You have a lot more to learn from your favorite apps than you might've guessed.

Staff Writer

Think about who you spend your day talking to. The average American spends over three hours per day SMS messaging. 50 minutes on Facebook. People who use Slack are marked active, on average, for over five hours a day. Even though we’re constantly in communication, we’re not talking to our friends. We’re talking to the software.

Facebook, Slack–and so many more–are the silent workers that do so much of the labor in our everyday lives. More than 1.2 billion people (in 140 different countries) rely on Microsoft Office to help them get their daily tasks done.

About half of the top-rated headlines on Inc every month feature human success stories, but we should also be asking ourselves: how can we be as helpful or as successful as iMessage, which processes 40 billion messages per day?

The answer is simple and surprising: integrity. It seems like a trait that software wouldn’t have, but having integrity is simply having values and making sure to implement them. Without values and implementation, no software can survive the business world–and neither can you.

Discover your values

Learn from UberEats’s nearly fatal lack of integrity: you cannot succeed without clear and defined values.

You’d never choose a product that does 20 things kind of well. You’d choose the one that was best at doing its job. Before UberEats got its own app and dedicated development team, it didn’t have clear values–was the app for food delivery or transportation?–so it couldn’t get off the ground.

In contrast, Paypal’s success comes from the fact that 188 million users rely on it for secure digital transactions–not secure transactions and mediocre food delivery service.

Arianna Huffington is an example of a businesswoman who has clear, unshakeable values–and has built an empire through her integrity. Huffington’s success is fueled by what’s important to her. She was inspired to write bestseller The Sleep Revolutionafter collapsing from exhaustion in 2007. She had so much focused integrity that she quit her thriving media company, The Huffington Post, to build ThriveGlobal, a startup that educates about the importance of a good night’s sleep.

Part of integrity is to know what’s important to you, which gives you the motivation and clarity to do what’s important to you.

Keep your promises. Or else.

Think of Netscape’s demise in the internet browser wars: you can have clear values, but if you don’t implement them, you’ll disappear.

It’s useful to think about integrity in the context of SaaS (software-as-a-service). Customers won’t keep paying for software month after month unless it delivers on its promises. Because customers could cancel at any time (even before their free trial period is over), it’s important to make sure companies fulfill the promise of the product as quickly as possible.

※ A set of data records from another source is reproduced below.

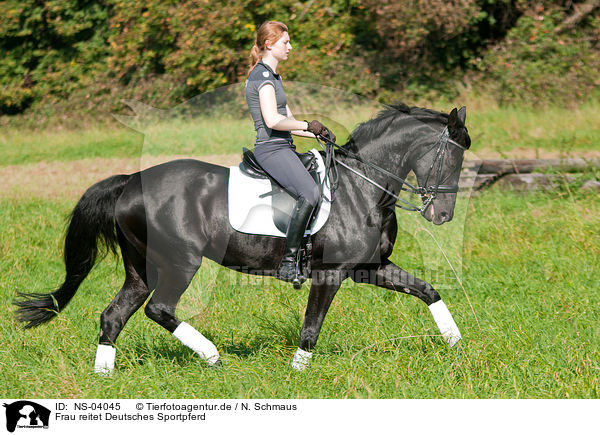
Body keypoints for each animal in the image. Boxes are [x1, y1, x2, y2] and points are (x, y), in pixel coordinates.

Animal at [16, 102, 472, 372]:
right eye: (451, 156)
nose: (444, 215)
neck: (362, 187)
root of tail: (131, 181)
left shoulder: (368, 267)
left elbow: (428, 290)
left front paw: (457, 344)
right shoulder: (330, 274)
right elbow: (311, 326)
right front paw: (298, 374)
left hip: (141, 268)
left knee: (113, 315)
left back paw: (105, 377)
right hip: (180, 263)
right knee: (159, 309)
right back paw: (213, 356)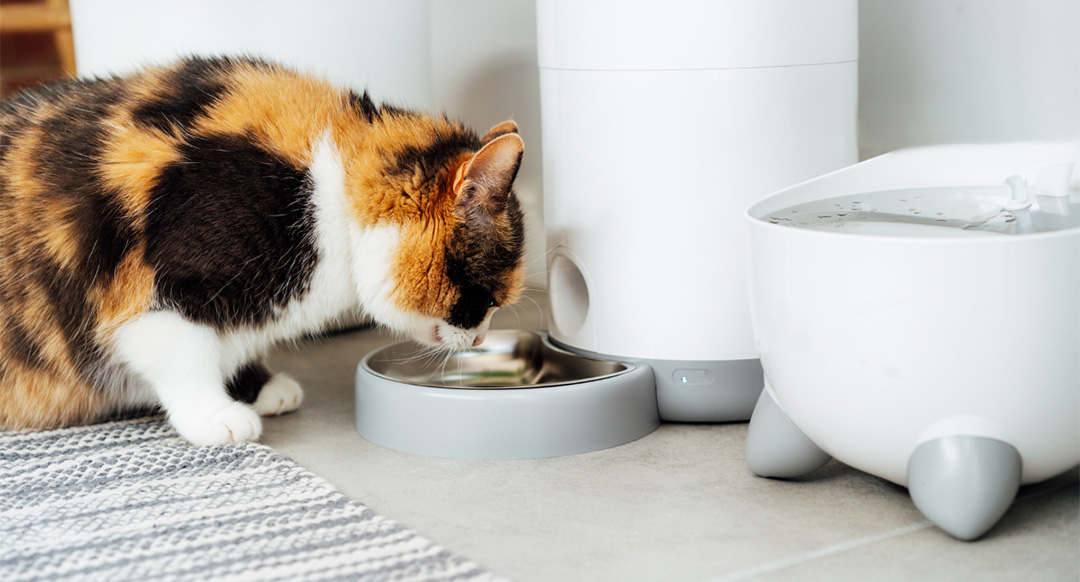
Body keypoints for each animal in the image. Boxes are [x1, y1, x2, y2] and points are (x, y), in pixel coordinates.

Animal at [0, 55, 522, 447]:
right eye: (487, 298)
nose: (480, 339)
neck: (323, 188)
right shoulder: (158, 292)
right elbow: (184, 353)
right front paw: (215, 415)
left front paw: (258, 387)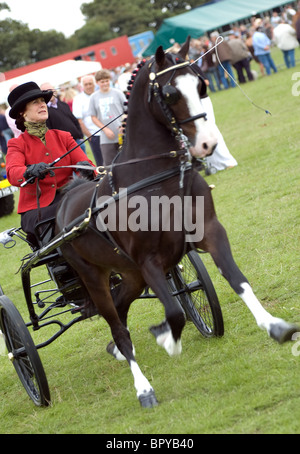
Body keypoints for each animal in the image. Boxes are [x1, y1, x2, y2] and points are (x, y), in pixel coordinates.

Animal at [55, 38, 298, 408]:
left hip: (130, 274)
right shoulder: (149, 261)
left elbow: (237, 280)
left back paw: (118, 351)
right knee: (117, 324)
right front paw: (166, 338)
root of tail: (65, 201)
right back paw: (142, 387)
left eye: (202, 86)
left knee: (121, 310)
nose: (208, 144)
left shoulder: (209, 233)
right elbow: (174, 311)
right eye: (170, 93)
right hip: (95, 276)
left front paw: (274, 326)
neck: (157, 178)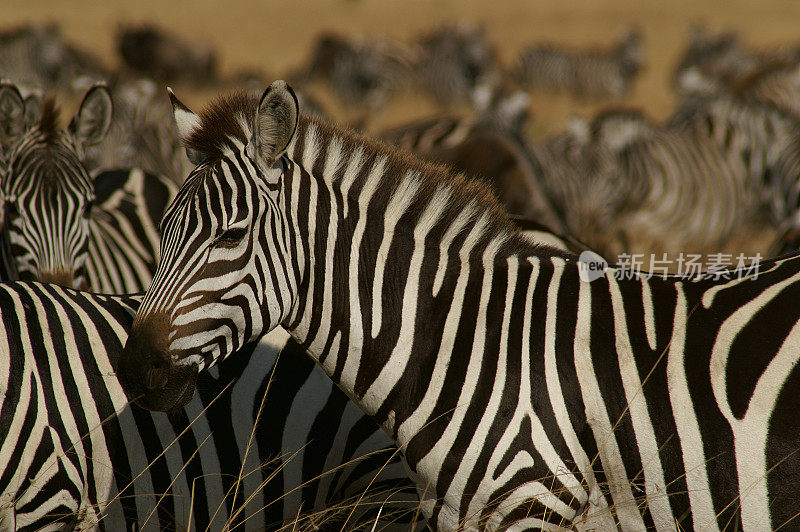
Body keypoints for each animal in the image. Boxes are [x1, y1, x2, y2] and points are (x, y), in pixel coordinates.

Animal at [512, 28, 644, 98]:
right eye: (628, 49)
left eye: (642, 49)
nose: (637, 67)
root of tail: (531, 49)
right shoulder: (601, 93)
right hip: (537, 84)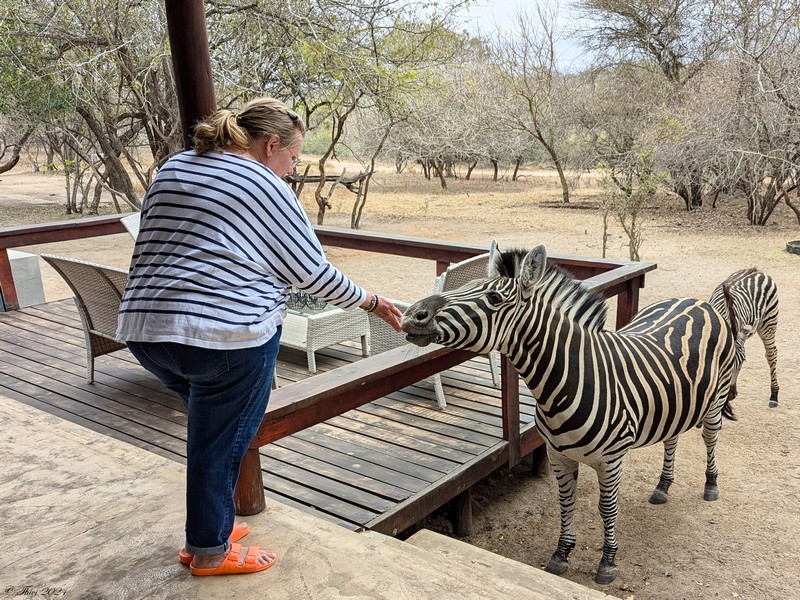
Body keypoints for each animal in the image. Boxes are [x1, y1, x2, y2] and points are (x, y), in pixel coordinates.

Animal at [404, 246, 736, 584]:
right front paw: (561, 554)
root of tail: (695, 301)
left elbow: (607, 508)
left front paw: (607, 562)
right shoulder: (558, 455)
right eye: (464, 287)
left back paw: (710, 486)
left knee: (710, 438)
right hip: (676, 402)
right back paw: (662, 487)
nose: (411, 315)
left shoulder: (611, 460)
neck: (564, 384)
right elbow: (565, 503)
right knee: (672, 438)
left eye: (494, 298)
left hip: (716, 398)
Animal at [708, 268, 780, 418]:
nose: (731, 395)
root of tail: (756, 270)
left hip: (769, 323)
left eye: (743, 362)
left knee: (771, 354)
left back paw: (774, 395)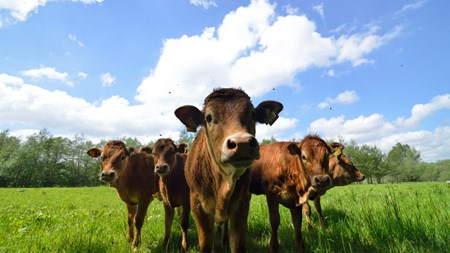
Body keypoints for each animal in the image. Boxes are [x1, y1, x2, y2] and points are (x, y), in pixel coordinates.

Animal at [175, 87, 284, 253]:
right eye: (208, 117)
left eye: (253, 114)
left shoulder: (242, 202)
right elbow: (206, 242)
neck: (224, 182)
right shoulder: (196, 203)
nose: (242, 143)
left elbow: (237, 242)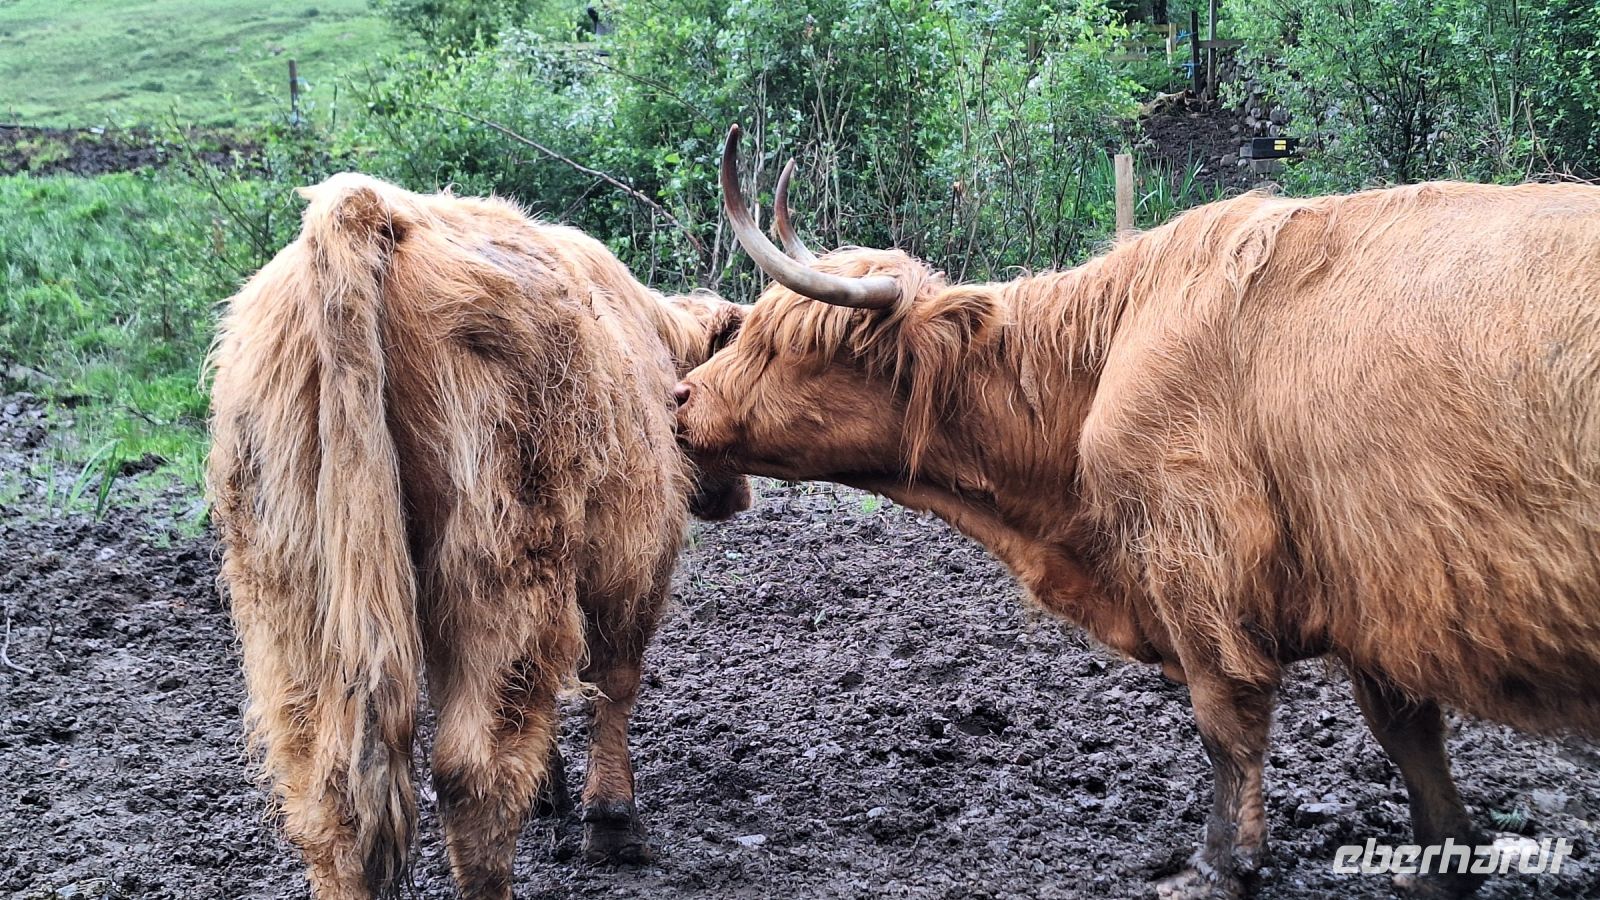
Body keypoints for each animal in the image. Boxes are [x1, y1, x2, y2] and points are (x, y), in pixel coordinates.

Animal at [207, 172, 749, 900]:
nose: (739, 493)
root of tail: (364, 208)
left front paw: (553, 796)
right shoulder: (637, 554)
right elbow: (615, 678)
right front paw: (612, 823)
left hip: (290, 583)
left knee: (328, 789)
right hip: (502, 555)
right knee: (475, 770)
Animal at [674, 125, 1600, 899]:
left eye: (786, 346)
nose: (679, 398)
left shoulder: (1202, 568)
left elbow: (1226, 722)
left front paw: (1221, 864)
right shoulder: (1375, 591)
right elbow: (1409, 735)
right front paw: (1442, 863)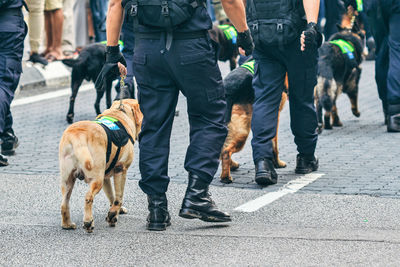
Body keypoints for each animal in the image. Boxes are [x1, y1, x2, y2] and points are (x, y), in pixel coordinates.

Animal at [57, 99, 142, 233]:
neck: (119, 112)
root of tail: (78, 135)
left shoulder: (106, 176)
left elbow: (111, 194)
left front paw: (116, 210)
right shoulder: (121, 169)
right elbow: (118, 196)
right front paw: (113, 214)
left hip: (68, 179)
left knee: (64, 203)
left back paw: (67, 224)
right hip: (96, 179)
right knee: (88, 197)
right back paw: (88, 222)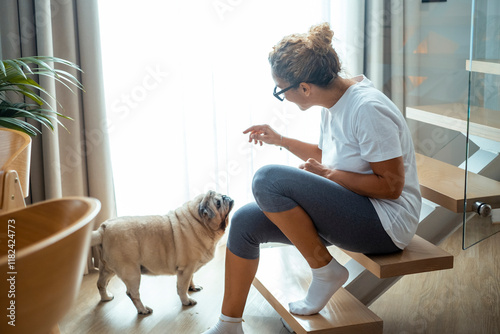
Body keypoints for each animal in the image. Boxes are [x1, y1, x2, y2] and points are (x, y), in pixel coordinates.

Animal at [90, 189, 234, 314]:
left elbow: (191, 279)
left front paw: (192, 287)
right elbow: (182, 288)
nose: (226, 197)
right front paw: (186, 301)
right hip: (132, 273)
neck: (199, 221)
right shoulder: (186, 269)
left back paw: (106, 298)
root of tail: (103, 230)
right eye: (218, 203)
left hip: (107, 269)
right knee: (132, 293)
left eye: (221, 195)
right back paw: (143, 310)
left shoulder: (191, 268)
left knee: (100, 283)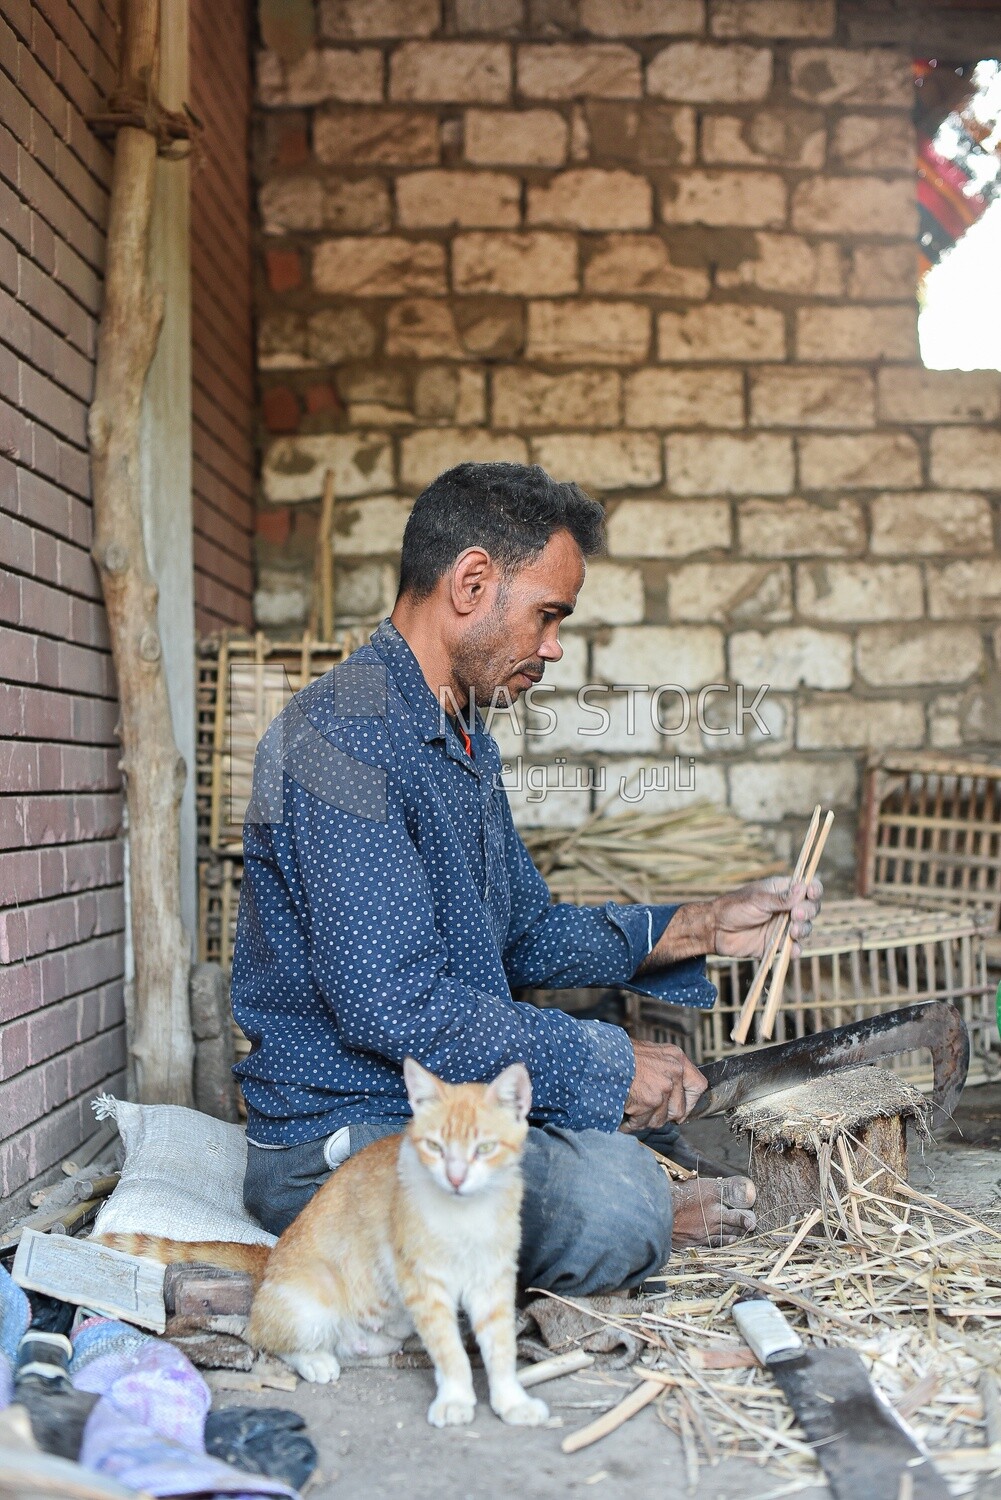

This starts with good user onboarding–the instructions and systems that help new users understand how the product works. Appcues helps companies execute their values immediately by making user onboarding fast, simple, and integrated, so customers can understand that a product has integrity as soon as they start using it. Because SaaS companies re-audition for their customers month after month, to succeed, they have to always have integrity and implement their values.

Any person that doesn’t reliably deliver on their values is also worthless in the business world. If the team behind Southwest didn’t reliably deliver low-cost flights, Southwest would fall off the market, and we’d pick a more luxurious airline. If a waiter didn’t put customer service first, they’d be out of a job. And if you didn’t make good on what you promised your boss, you’d be too. It’s that simple.

Integrity isn’t just about knowing what’s important to you, it’s about making sure youdo what’s important to you.

Check yourself before you wreck yourself

Software has a secret advantage to maintaining its integrity–it’s built to collect data about how it can succeed.

Integrity is about more than just implementing your values, it’s about making sure you’re implementing them well. When Microsoft Office crashes, it always asks for your permission to send an error report to the developers.

Qualaroo’s survey software helps businesses self-assess by integrating surveys with their website design. By providing a platform that lets businesses talk to their customers, Qualaroo tries to figure out not just what the data is, but why it is–for example, if a potential customer is abandoning their shopping cart on your website, they’ll be prompted to fill out a survey and give information about why they’re leaving.

We can overcome this advantage by collecting our own data. Personal analytics apps like Sherbit can help you use data to track your productivity, social media, and physical fitness. Oprah analyzed her ratings and successfully drove up viewer numbers when the Oprah Winfrey Network was tanking. Check your sales data, your viewership traffic–look for the what and why.

Making sure you’re doing your best to honor what you value is part of integrity–and part of continuing success.

Surpassing software

While good successful software has integrity, successful people can get something from it that software cannot: pride.

Regardless of immediate results–Arianna Huffington and Steve Jobs certainly didn’t get them either–pride is what motivates us to come to work every day. If we know that we have integrity, that we’re taking our values and implementing them, we can be proud of and excited about the work we do.